Shane Carruth: I’ve never read a book on screenplay writing. For whatever reason…
That’s amazing.
Shane Carruth: …that seems wrong. I definitely read a ton of books on filmmaking and, yeah, but for whatever reason, when it comes to the writing, I have something in me that doesn’t want to… I don’t wanna be affected by how this is meant to go. Like, I know there’s a 3 act structure, I get that, and I don’t wanna know that because I don’t want a 3 act structure. I want to figure out what else it can be. So I’m worried. I guess I’m worried about learning.
Well, your writing process, do you schedule time out of the day?
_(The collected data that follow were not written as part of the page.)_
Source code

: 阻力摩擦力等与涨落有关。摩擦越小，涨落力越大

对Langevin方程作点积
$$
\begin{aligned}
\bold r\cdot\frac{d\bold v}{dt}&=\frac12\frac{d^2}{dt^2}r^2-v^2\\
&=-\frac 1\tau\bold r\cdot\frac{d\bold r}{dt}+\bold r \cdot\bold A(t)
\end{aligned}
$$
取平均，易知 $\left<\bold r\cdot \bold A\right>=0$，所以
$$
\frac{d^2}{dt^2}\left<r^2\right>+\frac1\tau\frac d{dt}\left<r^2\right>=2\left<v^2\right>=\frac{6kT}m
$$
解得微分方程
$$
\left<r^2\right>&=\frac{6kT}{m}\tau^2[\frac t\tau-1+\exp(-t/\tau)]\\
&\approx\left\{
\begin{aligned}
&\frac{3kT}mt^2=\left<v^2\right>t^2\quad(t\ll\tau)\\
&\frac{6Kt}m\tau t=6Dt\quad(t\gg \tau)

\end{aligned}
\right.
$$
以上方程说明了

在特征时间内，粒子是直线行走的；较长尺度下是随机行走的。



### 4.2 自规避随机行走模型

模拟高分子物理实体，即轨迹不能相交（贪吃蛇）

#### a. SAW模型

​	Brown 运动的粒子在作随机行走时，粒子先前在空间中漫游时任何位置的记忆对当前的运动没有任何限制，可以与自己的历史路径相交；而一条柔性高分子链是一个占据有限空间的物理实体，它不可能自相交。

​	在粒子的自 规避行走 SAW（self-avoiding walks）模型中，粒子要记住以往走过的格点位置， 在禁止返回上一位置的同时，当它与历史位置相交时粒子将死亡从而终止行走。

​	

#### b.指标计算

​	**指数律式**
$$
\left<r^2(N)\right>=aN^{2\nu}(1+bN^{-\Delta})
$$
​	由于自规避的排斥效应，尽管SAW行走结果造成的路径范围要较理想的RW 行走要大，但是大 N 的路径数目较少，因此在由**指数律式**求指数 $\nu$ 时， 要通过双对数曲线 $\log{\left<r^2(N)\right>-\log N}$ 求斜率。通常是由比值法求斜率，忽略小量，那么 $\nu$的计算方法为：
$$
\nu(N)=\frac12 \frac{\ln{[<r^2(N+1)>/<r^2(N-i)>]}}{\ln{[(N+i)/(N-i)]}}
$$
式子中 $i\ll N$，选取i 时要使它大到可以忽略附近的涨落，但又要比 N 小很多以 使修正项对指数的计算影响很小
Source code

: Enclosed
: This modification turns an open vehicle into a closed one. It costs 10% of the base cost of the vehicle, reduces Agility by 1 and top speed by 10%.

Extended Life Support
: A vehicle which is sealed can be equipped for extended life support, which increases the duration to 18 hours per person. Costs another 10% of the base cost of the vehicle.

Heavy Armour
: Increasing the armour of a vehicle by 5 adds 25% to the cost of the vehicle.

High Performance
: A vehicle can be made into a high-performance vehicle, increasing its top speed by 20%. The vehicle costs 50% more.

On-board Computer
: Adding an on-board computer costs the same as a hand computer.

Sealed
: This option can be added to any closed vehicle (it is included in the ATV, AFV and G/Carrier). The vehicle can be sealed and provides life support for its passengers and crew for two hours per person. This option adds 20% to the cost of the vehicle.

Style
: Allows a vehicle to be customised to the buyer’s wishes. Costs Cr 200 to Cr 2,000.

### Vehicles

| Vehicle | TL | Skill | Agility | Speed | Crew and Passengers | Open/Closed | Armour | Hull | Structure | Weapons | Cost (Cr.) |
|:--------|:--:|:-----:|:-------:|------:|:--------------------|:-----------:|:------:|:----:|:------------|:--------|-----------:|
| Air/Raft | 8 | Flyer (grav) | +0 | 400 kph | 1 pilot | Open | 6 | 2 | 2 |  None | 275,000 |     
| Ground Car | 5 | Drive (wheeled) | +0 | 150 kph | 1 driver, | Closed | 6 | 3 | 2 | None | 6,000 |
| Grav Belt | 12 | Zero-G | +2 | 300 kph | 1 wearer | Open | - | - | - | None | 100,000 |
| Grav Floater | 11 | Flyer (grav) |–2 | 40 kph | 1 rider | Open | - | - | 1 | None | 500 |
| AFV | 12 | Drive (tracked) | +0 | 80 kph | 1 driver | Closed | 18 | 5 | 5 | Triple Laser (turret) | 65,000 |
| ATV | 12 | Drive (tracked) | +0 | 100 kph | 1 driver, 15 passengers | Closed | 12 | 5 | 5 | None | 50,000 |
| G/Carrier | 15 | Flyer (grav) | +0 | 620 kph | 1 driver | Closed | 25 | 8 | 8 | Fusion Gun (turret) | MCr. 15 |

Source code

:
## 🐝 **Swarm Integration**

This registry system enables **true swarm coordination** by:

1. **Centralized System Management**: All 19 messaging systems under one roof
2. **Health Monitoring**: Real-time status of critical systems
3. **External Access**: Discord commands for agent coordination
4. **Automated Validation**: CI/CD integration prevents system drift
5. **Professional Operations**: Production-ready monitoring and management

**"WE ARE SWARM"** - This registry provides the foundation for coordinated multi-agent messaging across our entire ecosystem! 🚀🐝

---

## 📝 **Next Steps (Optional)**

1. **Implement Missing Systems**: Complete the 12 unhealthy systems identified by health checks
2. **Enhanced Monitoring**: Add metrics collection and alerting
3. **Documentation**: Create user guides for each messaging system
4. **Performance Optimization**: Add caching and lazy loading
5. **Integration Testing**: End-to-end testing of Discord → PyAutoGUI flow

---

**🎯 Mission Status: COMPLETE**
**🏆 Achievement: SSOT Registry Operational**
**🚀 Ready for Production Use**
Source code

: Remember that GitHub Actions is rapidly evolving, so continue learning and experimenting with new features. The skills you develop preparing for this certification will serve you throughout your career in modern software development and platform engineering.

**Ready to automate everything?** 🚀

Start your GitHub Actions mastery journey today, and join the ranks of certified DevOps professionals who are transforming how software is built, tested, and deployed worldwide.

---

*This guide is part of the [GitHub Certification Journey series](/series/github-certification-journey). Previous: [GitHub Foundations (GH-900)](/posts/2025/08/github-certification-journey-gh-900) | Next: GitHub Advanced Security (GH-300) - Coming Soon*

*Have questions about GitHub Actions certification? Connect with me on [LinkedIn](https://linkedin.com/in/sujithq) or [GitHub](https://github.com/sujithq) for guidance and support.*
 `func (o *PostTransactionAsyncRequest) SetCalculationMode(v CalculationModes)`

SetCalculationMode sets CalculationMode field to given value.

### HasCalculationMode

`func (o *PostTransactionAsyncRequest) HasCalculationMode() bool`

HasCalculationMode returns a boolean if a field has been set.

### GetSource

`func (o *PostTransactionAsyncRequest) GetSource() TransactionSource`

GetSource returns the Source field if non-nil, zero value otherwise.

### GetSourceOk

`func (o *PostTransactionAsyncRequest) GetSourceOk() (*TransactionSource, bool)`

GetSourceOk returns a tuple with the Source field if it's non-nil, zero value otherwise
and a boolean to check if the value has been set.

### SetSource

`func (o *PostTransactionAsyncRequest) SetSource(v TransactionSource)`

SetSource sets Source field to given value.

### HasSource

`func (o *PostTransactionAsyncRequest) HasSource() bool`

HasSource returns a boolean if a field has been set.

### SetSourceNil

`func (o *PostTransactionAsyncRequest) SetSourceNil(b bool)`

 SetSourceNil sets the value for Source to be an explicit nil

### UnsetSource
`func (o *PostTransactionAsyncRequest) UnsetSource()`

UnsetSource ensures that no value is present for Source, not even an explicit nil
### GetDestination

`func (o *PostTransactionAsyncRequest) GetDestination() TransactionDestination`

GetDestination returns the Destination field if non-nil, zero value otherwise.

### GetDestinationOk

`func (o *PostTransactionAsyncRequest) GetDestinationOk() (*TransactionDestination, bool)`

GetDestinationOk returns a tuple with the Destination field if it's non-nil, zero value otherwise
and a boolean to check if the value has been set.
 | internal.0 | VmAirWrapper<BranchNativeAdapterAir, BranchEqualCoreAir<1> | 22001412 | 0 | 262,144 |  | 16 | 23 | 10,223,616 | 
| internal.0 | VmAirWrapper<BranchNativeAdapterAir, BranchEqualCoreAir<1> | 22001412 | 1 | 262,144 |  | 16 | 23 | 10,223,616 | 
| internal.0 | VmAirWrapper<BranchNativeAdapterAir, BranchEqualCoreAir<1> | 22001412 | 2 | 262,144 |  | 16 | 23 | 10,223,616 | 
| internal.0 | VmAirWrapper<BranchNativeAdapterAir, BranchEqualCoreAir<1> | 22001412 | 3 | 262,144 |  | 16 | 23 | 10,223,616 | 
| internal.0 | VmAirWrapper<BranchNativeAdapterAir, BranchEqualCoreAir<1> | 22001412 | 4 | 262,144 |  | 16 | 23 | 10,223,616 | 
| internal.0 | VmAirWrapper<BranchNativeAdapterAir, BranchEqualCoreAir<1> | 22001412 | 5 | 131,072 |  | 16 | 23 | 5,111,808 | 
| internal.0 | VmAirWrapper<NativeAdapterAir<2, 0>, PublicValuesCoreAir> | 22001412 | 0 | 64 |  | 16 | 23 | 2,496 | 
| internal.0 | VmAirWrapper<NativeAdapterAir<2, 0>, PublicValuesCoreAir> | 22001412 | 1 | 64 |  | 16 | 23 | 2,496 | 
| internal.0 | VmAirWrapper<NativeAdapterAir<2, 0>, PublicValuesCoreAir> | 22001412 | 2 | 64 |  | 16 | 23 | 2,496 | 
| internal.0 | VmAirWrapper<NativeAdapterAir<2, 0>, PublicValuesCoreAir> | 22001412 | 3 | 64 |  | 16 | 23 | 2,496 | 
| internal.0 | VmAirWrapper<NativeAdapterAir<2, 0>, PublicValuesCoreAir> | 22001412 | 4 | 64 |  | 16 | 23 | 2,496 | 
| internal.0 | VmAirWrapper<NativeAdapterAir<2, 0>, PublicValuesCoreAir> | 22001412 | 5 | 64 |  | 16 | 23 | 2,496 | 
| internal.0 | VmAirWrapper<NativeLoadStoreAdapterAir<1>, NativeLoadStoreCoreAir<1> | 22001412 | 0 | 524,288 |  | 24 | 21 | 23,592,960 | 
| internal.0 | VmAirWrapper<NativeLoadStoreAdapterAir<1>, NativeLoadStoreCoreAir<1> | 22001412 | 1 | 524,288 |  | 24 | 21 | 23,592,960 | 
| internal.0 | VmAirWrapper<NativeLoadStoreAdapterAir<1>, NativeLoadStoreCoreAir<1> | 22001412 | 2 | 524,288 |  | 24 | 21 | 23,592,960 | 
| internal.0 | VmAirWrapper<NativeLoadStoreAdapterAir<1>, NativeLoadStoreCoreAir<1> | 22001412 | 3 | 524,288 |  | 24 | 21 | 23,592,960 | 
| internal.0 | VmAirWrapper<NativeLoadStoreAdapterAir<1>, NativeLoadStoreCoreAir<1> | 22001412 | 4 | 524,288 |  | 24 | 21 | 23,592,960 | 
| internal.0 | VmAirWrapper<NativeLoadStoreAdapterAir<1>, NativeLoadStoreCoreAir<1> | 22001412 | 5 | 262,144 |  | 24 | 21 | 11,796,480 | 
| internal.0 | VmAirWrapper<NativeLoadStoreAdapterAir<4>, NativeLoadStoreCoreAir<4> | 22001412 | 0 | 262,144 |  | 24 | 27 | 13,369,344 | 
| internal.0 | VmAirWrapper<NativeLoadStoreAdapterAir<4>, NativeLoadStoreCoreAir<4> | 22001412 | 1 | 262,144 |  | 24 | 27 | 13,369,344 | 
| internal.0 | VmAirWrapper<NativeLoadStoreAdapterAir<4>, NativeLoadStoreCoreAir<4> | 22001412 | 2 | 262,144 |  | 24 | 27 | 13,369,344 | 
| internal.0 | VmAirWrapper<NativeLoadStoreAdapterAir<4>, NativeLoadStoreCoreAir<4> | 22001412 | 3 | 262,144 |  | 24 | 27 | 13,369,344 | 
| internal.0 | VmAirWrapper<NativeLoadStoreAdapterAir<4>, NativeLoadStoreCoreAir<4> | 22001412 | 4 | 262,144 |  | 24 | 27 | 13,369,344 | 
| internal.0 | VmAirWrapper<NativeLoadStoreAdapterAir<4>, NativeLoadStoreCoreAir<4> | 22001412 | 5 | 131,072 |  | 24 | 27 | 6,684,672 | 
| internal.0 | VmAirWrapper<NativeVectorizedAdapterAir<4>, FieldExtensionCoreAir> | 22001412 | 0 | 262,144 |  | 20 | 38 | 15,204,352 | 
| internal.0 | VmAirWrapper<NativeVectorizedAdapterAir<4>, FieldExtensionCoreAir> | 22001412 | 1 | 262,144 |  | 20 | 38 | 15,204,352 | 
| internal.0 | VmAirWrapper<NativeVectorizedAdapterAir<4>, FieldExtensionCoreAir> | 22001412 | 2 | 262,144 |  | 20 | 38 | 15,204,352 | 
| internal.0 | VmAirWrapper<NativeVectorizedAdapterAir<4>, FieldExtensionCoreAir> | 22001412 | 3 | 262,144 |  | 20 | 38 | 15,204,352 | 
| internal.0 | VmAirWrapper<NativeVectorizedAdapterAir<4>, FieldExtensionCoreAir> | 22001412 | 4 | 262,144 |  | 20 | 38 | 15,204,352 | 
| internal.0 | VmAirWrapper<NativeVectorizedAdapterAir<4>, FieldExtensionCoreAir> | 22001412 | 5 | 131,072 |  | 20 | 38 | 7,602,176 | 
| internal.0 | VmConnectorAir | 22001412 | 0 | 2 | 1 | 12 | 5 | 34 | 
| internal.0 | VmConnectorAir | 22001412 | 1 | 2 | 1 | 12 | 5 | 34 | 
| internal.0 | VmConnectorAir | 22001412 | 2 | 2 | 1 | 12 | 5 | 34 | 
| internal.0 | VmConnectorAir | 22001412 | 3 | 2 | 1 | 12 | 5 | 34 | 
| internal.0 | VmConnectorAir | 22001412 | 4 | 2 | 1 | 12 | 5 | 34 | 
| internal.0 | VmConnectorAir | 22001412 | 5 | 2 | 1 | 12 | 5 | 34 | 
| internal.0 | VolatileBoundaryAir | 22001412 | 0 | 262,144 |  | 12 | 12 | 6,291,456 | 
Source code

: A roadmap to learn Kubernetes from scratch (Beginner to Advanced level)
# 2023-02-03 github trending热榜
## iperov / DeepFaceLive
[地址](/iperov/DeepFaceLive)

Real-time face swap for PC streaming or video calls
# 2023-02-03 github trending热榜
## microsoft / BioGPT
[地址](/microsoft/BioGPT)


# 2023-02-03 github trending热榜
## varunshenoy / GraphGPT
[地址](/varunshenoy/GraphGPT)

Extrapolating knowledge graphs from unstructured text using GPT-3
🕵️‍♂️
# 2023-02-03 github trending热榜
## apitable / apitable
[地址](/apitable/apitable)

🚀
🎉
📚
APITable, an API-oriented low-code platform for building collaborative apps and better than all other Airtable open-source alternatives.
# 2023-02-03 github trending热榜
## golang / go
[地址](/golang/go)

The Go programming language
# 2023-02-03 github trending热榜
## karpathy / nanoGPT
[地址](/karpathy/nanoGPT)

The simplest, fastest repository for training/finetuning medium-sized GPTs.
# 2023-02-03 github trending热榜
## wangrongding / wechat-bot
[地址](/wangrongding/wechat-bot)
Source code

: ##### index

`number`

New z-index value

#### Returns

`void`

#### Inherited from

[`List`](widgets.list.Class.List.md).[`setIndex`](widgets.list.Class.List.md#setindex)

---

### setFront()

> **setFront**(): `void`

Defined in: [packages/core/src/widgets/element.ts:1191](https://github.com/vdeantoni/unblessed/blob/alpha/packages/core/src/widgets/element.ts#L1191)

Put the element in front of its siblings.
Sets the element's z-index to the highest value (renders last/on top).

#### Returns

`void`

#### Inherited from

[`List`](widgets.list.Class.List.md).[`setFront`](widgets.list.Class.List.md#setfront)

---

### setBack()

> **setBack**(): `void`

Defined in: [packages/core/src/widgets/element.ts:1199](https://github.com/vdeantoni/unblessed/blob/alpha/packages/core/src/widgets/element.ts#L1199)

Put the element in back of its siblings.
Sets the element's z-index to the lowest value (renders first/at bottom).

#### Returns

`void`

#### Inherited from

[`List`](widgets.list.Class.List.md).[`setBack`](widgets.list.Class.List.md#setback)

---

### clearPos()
Shane Carruth: It changes because at first, for me, maybe this is what it is for you, but it’s like at first it’s… you have to be diligent. Like, if you don’t wanna do it, you do it anyways. It’s like running every morning or something. But after a while when you fall in love with it or whatever, then it’s like everything in my life needs to go away so I can write. I need to write every minute of the day. So it’s the spectrum.
Casting, did you know the actors prior to this?
Shane Carruth: No, I didn’t know any of them. Everybody but Amy was part of a casting process in Dallas and for her I was investigating all avenues and her name was given to me by David Lowry basically and Toby Halbrix. And she was in Florida and I called her up. I think I just saw a few, like, maybe 60 seconds of her acting on YouTube, but I was just calling her up because I was meant to call all… everybody and just sort of field possibilities. So she was in the middle of editing her film that she wrote and directed called Sun Don’t Shine and at the time I knew nothing. I didn’t know who she was, I didn’t know anything, but here’s an actress telling me she’s editing a film and I was like, “Ok, whatever. That’s probably not true.” Or she’s sitting with an editor or something. I don’t know, there’s something about this that’s off. She goes, “No, yeah. I can send it to you if you’d like.” And I was like, “Yeah, I’d love to see that.” And I was expecting to see some, I don’t even know, some, like, experimental fashion thing. I don’t even know what I was thinking. And I turned it on and I got about 10 minutes in and was so amazed by it that I didn’t consciously decide, but I’m pretty sure I had already decided that she needed to be the lead because she just gets narrative and I just felt like we’re going to have a shorthand here. There’s going to be less and less and less to have to talk about because she obviously gets how this stuff works and works so well. Yeah. And then I sort of get a little bit worried like why would I bring somebody to town that’s probably a better director than me? That doesn’t make a lot of sense. It was great.
Do you think you’re getting better at directing actors? Or was it difficult for you at first? Because you have a specific idea what you want, probably more so than most people because you’re doing everything on the production. Did you find it difficult to sort of convey that?
Shane Carruth: No. It’s weird. I don’t know what the difficulty is with… because if an actor has their skill set figured out and they’re smart enough to key into what your story is, really there’s not a lot to talk about, in my understanding.
It’s only when we have these stories of directors having to trick actors into thinking one way or the other. That seems like an issue. That doesn’t seem like something that we should be… that shouldn’t be a skill. That’s almost like when things go bad how do you… I don’t know. I don’t know. I would hope that to solve that in the casting process instead of the we’re on set and I can’t seem to explain to an actor what it is that we’re doing. That doesn’t sound right. So I hope that that’s not a skill I develop.